Lily's face had been turned to the wall, my tiny five-year-old child, almost dead, within weeks. Katrinka had loved her so much.
"Grady, I want you to give her the check," I said quickly, raising m~ voice.
"Katrinka, it's a gift. Karl arranged it for you. Grady, there's no speech, there's no point, there's no question now, just give her the gift that he wanted her to have."
I could see that Grady gave a huge heaving sigh of relief that there would be no acrimonious and melodramatic words, even though he knew full well that Karl had never laid eyes on Katrinka and had never arranged such a gift-"But don't you want her to know it's your gift?" "I do not," I whispered to him. "She couldn't accept it, she wouldn't. You don't understand. Give Rosalind her check, please," I said. That one had carried no conditions, meant only as a splendid surprise, and Karl had loved Rosalind and Glenn greatly, and leased for them their little shop, Rosalind's Books and Records.
"Say it's from Karl," I said. "Do it."
Katrinka held the check in her hand. She came towards the table. Her tears were still a childish flood, and I noticed how thin she had become, struggling now against age as we all did. She looked so like our Father's family, the Beckers, with her large slightly protruding eyes and her small pretty but hooked nose. She had the touch of the Semite beauty in her, a gravity to her tear-stained face. Her hair was fair and her eyes were blue.
She trembled and shook her head. Her eyes were squeezed shut, and the tears oozed out of her eyes. My father had told us countless times tha t she was the only one of us who was truly beautiful.

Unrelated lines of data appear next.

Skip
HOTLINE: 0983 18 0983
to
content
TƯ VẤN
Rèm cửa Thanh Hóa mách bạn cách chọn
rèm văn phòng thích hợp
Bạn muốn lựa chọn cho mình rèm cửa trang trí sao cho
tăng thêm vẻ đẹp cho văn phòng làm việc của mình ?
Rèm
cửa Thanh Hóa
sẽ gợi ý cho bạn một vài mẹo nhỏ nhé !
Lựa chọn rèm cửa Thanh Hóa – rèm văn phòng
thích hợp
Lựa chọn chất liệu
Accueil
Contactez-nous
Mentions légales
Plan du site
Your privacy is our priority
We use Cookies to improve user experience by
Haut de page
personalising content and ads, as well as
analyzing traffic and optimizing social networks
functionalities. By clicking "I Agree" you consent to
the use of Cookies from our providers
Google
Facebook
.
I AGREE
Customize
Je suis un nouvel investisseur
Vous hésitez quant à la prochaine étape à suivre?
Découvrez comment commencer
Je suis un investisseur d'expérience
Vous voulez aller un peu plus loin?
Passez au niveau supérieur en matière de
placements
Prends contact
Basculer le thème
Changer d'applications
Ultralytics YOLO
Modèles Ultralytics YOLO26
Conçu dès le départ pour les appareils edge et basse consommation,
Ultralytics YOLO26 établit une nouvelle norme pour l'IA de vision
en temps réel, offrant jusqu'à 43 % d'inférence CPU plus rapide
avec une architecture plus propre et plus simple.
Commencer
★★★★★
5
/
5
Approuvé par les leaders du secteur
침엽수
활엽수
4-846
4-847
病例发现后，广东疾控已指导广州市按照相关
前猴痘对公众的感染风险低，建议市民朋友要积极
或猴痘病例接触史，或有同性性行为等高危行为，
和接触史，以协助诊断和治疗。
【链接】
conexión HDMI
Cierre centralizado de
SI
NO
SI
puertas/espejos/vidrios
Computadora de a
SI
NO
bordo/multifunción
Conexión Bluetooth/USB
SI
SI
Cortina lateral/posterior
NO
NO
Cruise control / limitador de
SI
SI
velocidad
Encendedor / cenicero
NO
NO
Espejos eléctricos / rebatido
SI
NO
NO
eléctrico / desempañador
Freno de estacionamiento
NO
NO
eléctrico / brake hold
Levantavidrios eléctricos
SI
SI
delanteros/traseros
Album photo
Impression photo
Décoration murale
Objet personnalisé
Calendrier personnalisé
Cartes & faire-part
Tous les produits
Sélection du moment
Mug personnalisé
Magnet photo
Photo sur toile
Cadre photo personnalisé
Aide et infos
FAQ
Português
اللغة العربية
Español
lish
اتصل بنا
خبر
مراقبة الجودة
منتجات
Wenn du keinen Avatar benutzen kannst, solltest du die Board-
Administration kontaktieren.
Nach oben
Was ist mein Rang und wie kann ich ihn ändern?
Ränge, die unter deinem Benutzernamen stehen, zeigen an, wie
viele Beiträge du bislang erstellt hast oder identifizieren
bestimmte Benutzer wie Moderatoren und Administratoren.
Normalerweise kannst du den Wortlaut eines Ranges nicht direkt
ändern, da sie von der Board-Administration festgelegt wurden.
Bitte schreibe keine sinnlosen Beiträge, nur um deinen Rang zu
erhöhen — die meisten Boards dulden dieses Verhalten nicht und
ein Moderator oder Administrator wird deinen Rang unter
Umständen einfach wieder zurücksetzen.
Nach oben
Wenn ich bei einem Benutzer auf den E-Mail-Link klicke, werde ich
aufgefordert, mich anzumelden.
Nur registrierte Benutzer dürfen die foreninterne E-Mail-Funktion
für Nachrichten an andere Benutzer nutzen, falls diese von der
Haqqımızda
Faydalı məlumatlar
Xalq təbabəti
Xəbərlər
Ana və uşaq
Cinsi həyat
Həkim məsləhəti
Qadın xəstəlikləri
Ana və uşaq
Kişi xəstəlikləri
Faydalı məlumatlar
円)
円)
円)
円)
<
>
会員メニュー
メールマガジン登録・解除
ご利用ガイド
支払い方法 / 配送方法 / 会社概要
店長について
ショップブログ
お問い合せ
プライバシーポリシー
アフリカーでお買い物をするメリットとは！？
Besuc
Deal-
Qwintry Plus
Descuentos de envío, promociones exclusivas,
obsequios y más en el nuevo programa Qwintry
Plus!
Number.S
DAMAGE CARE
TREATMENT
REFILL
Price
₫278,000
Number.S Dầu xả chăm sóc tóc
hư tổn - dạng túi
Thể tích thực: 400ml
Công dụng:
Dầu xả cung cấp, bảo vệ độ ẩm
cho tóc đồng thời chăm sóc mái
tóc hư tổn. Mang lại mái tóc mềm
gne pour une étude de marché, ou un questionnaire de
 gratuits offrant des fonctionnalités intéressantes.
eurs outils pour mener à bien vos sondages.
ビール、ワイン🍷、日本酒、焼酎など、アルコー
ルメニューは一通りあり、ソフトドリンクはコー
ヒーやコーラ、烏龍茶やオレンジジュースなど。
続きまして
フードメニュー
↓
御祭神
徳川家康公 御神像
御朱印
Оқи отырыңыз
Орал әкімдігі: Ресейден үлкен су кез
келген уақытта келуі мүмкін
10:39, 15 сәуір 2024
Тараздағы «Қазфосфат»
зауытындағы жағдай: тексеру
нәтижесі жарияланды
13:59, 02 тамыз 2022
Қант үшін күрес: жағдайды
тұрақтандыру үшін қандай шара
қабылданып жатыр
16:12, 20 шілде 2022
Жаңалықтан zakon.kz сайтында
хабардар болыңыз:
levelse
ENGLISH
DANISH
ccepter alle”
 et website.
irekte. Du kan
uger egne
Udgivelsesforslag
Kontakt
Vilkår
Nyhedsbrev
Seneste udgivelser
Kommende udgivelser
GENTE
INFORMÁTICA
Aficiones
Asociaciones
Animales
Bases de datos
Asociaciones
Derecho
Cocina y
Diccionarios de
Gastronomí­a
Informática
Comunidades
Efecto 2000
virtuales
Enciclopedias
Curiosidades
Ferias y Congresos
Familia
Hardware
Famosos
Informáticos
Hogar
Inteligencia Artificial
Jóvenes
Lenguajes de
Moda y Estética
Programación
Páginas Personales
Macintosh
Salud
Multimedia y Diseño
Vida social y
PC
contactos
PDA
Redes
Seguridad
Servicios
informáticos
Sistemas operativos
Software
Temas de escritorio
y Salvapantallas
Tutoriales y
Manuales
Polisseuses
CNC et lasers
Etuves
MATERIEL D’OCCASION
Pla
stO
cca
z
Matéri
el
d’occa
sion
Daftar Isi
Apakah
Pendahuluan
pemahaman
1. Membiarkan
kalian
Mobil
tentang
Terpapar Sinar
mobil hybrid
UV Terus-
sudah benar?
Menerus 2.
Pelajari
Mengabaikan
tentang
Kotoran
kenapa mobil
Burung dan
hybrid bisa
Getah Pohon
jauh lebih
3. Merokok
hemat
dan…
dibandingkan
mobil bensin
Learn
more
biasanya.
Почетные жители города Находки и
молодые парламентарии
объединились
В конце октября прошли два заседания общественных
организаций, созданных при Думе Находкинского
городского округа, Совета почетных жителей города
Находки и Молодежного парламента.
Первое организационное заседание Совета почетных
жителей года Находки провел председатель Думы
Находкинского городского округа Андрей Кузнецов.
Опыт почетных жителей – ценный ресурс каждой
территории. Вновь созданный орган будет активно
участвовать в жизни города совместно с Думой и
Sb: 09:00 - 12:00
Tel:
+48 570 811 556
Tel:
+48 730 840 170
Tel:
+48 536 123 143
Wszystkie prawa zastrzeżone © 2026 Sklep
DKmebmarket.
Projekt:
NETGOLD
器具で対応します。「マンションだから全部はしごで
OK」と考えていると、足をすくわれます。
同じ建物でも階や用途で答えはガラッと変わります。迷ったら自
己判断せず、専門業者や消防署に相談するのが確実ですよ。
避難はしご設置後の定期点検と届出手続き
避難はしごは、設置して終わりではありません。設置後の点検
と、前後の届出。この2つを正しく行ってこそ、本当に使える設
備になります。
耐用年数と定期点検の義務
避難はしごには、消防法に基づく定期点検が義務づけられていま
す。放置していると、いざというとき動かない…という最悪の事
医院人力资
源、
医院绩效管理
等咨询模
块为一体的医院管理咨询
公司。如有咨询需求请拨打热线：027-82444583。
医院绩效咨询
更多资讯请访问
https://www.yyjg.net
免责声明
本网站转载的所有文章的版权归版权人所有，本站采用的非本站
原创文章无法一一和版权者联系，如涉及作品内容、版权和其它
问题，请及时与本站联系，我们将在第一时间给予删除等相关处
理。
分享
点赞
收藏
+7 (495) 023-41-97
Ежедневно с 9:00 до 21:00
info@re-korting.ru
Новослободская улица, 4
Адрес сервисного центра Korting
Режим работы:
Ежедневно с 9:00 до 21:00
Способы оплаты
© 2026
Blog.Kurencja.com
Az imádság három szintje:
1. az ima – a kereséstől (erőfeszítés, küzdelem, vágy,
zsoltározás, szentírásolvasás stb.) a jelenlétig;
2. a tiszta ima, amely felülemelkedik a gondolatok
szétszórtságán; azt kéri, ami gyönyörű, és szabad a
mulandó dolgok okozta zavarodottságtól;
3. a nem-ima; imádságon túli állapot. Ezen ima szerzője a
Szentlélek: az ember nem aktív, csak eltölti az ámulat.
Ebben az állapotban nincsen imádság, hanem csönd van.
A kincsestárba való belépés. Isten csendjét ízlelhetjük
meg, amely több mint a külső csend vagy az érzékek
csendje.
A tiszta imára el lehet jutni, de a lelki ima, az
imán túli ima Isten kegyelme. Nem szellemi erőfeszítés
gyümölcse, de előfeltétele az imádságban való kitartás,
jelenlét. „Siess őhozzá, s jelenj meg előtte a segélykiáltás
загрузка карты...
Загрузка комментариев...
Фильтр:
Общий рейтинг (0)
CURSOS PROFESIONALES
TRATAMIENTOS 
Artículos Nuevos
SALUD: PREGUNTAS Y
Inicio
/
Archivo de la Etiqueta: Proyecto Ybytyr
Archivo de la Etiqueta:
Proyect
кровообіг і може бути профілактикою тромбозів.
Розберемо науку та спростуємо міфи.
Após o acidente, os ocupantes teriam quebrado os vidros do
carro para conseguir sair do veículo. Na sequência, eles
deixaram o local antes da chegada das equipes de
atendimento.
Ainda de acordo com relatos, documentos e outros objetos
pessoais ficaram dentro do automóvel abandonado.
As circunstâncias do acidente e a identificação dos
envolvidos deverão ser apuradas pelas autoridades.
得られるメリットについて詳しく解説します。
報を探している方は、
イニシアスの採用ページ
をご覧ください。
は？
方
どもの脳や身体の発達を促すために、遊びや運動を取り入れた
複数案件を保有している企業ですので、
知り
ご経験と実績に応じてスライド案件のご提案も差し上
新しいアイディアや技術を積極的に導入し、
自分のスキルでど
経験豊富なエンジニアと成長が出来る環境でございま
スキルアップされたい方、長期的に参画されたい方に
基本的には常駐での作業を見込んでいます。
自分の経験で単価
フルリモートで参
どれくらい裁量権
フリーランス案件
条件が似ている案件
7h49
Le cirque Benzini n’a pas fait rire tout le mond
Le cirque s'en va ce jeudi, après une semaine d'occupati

I must have lost my balance.
I felt Grady steady me. And Rosalind murmured something that was lost for lack of enough self-confidence. Poor Roz, to endure this.
"You can't write a check like this," Katrinka said. "You can't just write a check for a million dollars!"
Rosalind held the check Grady had put in her hands. She appeared stupefied. So did Glenn, who stood over her, peering down at it as if it were a wonder of the world, a check for a million dollars.